#### JOB ITEM
Copy the text of the data below line for line, omitting the pictures.

------------------------------

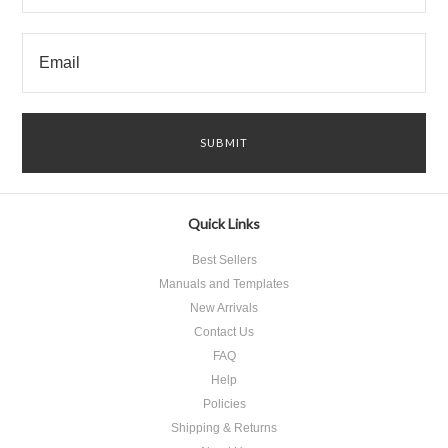
Quick Links
Best Sellers
Manuals and Templates
New Arrivals
Contact Us
FAQ
Help
Policies
Shipping & Returns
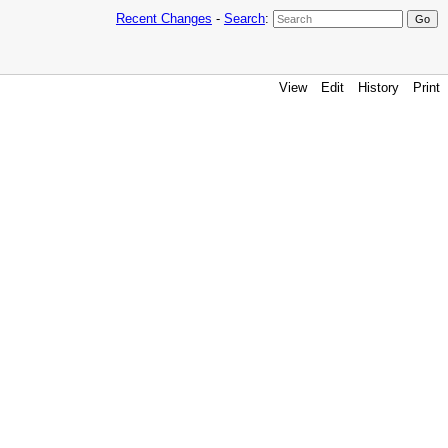
Recent Changes
-
Search
:
View
Edit
History
Print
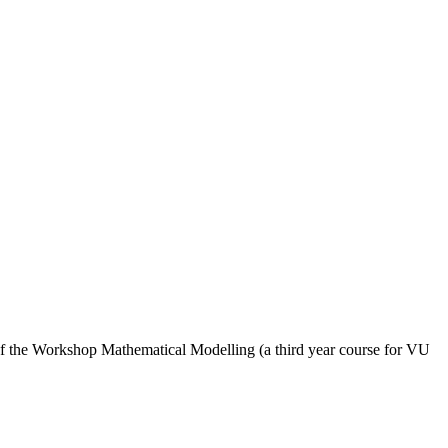
 of the Workshop Mathematical Modelling (a third year course for VU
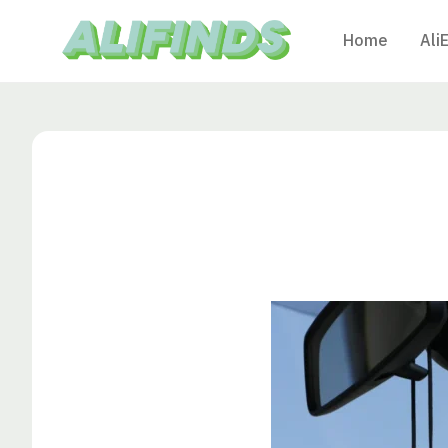
Home
Ali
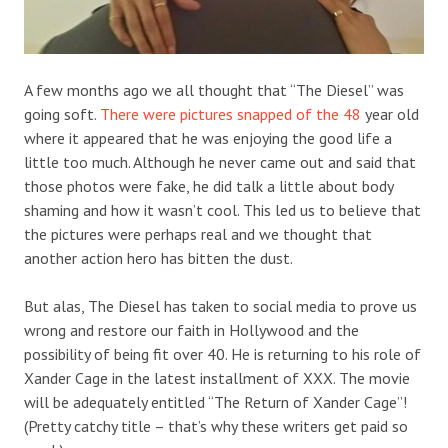
A few months ago we all thought that “The Diesel” was
going soft.
There were pictures snapped of the 48
year old
where it appeared that he was enjoying the good life a
little too much. Although he never came out and said that
those photos were fake, he did talk a little about body
shaming and how it wasn’t cool. This led us to believe that
the pictures were perhaps real and we thought that
another action hero has bitten the dust.
But alas, The Diesel has taken to social media to prove us
wrong and restore our faith in Hollywood and the
possibility of being fit over 40. He is returning to his role of
Xander Cage in the latest installment of XXX. The movie
will be adequately entitled “The Return of Xander Cage”!
(Pretty catchy title – that’s why these writers get paid so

------------------------------

#### OUTPUT FOR THIS TASK
Quick Links
Best Sellers
Manuals and Templates
New Arrivals
Contact Us
FAQ
Help
Policies
Shipping & Returns
Recent Changes
-
Search
:
View
Edit
History
Print
 of the Workshop Mathematical Modelling (a third year course for VU
Home
Ali
A few months ago we all thought that “The Diesel” was
going soft.
There were pictures snapped of the 48
year old
where it appeared that he was enjoying the good life a
little too much. Although he never came out and said that
those photos were fake, he did talk a little about body
shaming and how it wasn’t cool. This led us to believe that
the pictures were perhaps real and we thought that
another action hero has bitten the dust.
But alas, The Diesel has taken to social media to prove us
wrong and restore our faith in Hollywood and the
possibility of being fit over 40. He is returning to his role of
Xander Cage in the latest installment of XXX. The movie
will be adequately entitled “The Return of Xander Cage”!
(Pretty catchy title – that’s why these writers get paid so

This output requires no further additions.